The cost — api sidecar pays CPU/bandwidth per transfer — is acknowledged in the Risks table. Escalation path if the bundled topology saturates: split api into its own Container App with maxReplicas > 1, not re-introduce SAS.

Files changed

  • docs/container-apps-migration.md:
  • "Storage Network Isolation → Rule 3" rewritten: SPA never talks to Storage directly; api sidecar is the sole client; no SAS to the browser ever.
  • "What this forbids" tightened: forbids any SAS to the browser, not just SAS that depends on public access.
  • New section "Browser ↔ Storage Proxy (No SAS to the Browser)" placed between the Storage Network Isolation section and Target Architecture.
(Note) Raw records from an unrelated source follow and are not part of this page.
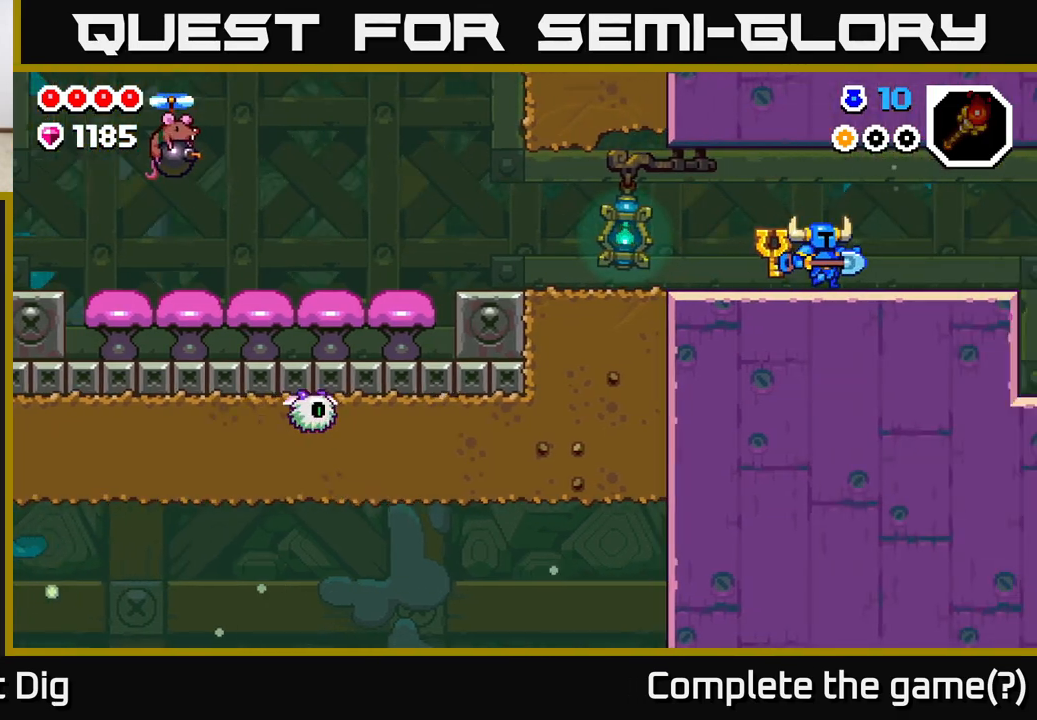
{"buttons": [], "left_stick": "right", "right_stick": "center", "events": [[33, "left_stick", "right"]]}
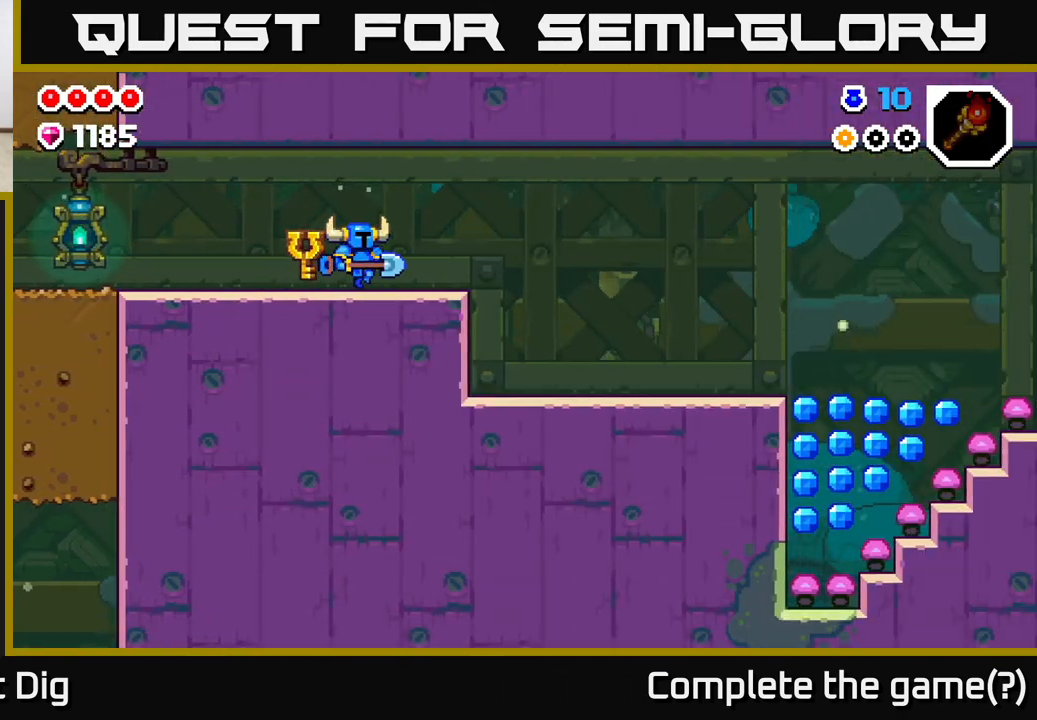
{"buttons": [], "left_stick": "right", "right_stick": "center", "events": []}
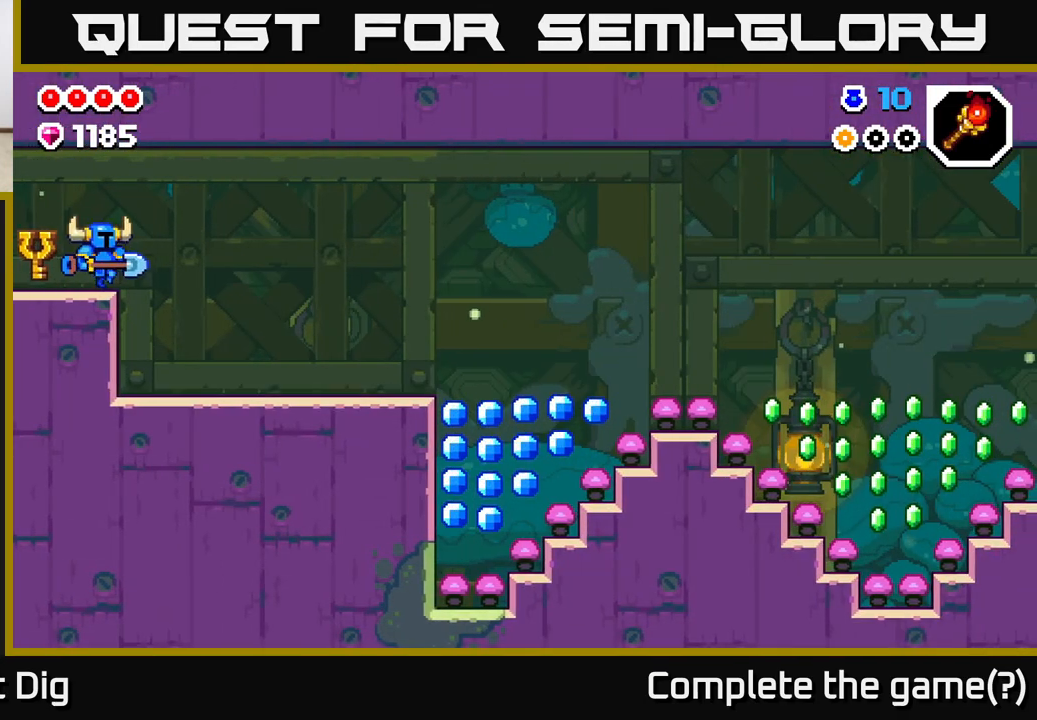
{"buttons": [], "left_stick": "right", "right_stick": "center", "events": []}
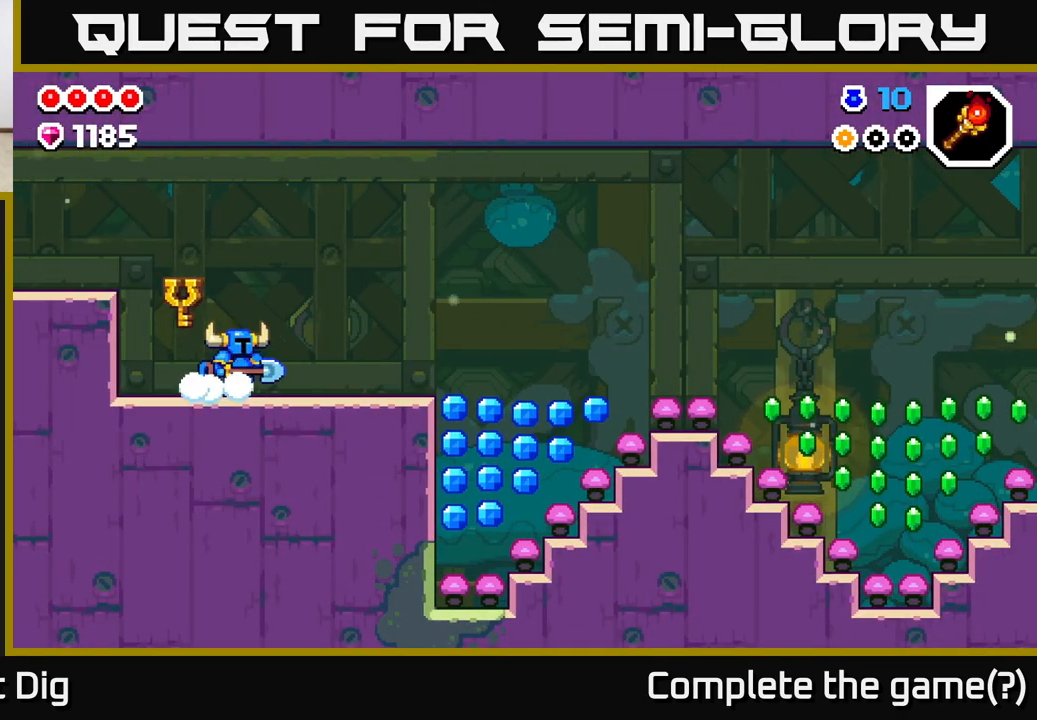
{"buttons": [], "left_stick": "right", "right_stick": "center", "events": [[450, "A", "down"], [500, "A", "up"]]}
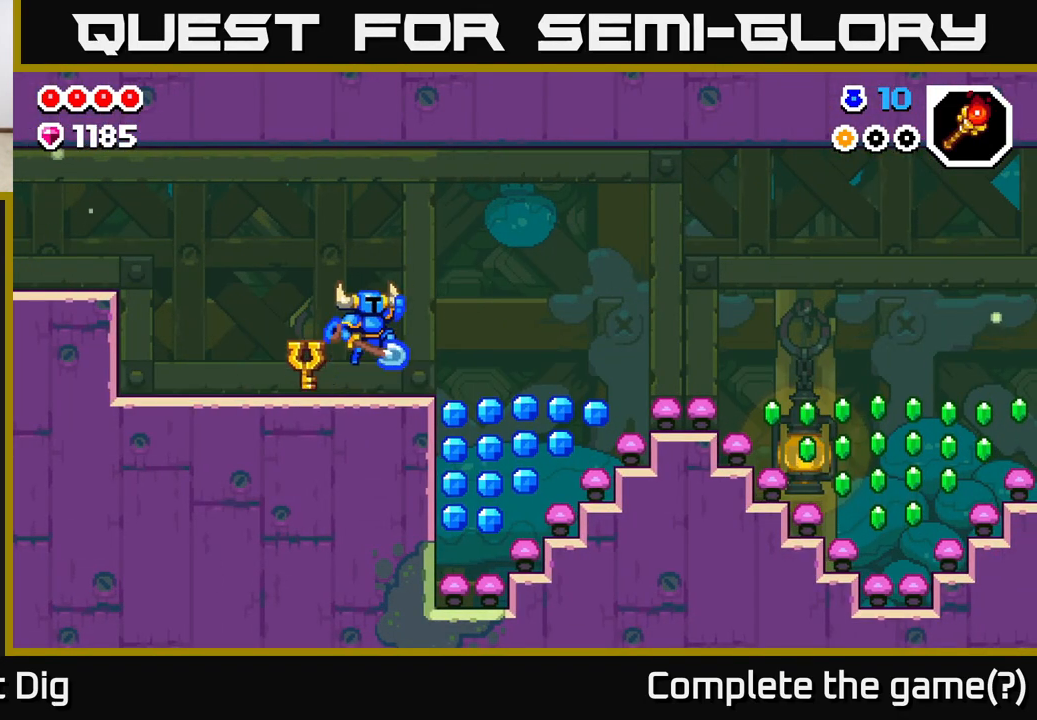
{"buttons": [], "left_stick": "left", "right_stick": "center", "events": [[500, "left_stick", "left"]]}
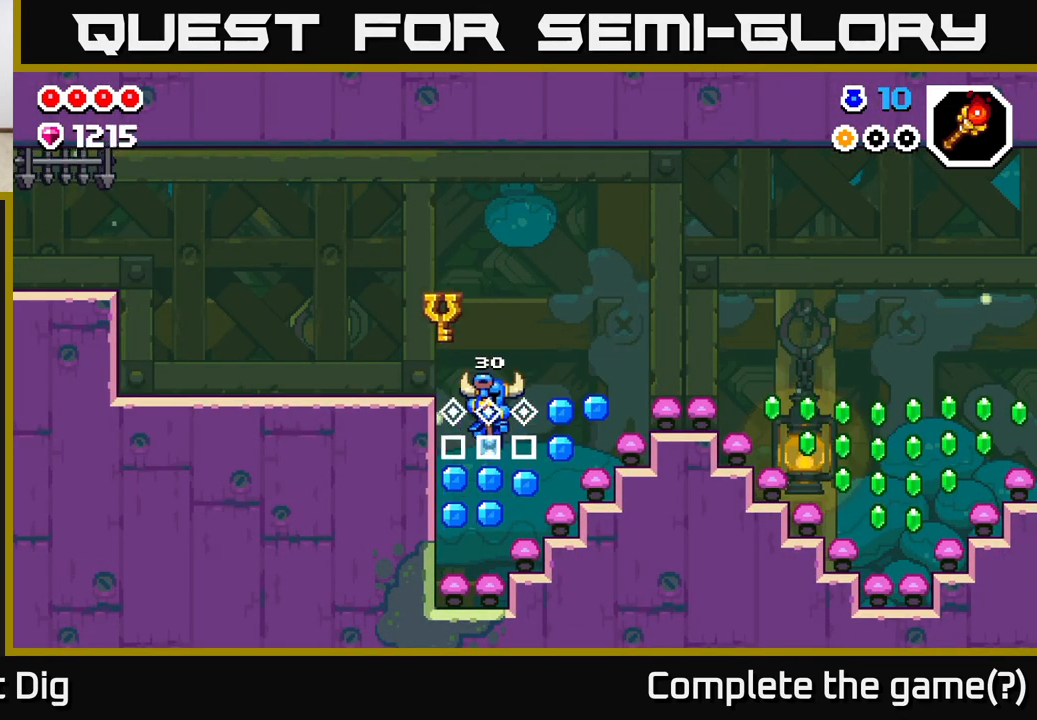
{"buttons": [], "left_stick": "right", "right_stick": "center", "events": [[133, "left_stick", "center"], [183, "left_stick", "right"], [250, "A", "down"], [367, "A", "up"]]}
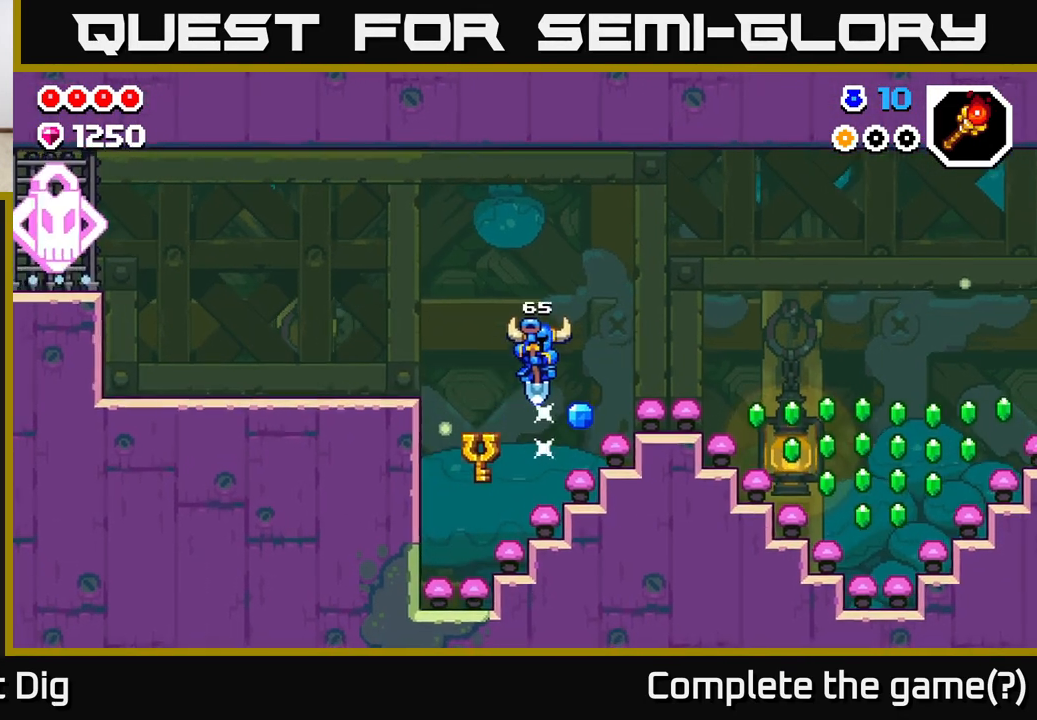
{"buttons": ["A"], "left_stick": "right", "right_stick": "center", "events": [[83, "left_stick", "left"], [217, "left_stick", "right"], [350, "A", "down"]]}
Defines: rules, download contract (GET .../results/{name}), upload contract (POST .../queries), why-not-SAS rationale, and verification tests (round-trip integrity, RSS bound, concurrency limit, Range support, CI grep gate).
  • Storage Plan updated: SAS line replaced with proxy-only rule; internal SAS usage allow-listed and time-bounded.
  • Cutover Checklist gains three new rows: browser upload proxy works, browser download proxy supports Range, CI grep blocks new browser-bound SAS.
  • Risks table: storage-public-access risk row updated to mention the proxy; two new rows for "API sidecar saturated by proxy traffic" and "Large download exceeds 240s Container Apps timeout".
  • README.md: Architecture Planning bullet now mentions the proxy contract.

Code consequences (follow-up tickets)

These are not done in this PR (planning only):

  1. Remove every browser-bound SAS issuer in api/services/storage_data.py, api/routes/data_plane.py, api/routes/blast_jobs.py.
  2. Add streaming upload endpoint POST /api/blast/jobs/{job_id}/queries/{name} using FastAPI request.stream() + BlobClient.stage_block / commit_block_list.
  3. Add streaming download endpoint GET /api/blast/jobs/{job_id}/results/{name} with Range passthrough, Accept-Ranges: bytes, and 1 MiB chunk iteration.
  4. Add a per-replica asyncio.Semaphore(4) around proxy handlers; 429 on acquire timeout.
  5. Add a CI grep gate (scripts/dev/check-no-browser-sas.sh) that fails on generate_blob_sas|generate_container_sas|BlobClient\.url outside the allow-list.
  6. Update the SPA to call the new endpoints instead of building Storage URLs client-side.
  7. Add the four verification tests listed in the doc to the api pytest suite.

Validation evidence

Documentation-only change. Verified the doc has no remaining "issue SAS to the browser" guidance:

grep -nE "(user delegation SAS|SAS).*(browser|client|user)|browser.*SAS" \
  docs/container-apps-migration.md

The matches that remain are inside the new "Why not user delegation SAS?" explanation and the forbid/risk rows that name what is being removed. No active recommendation suggests handing a SAS to the browser.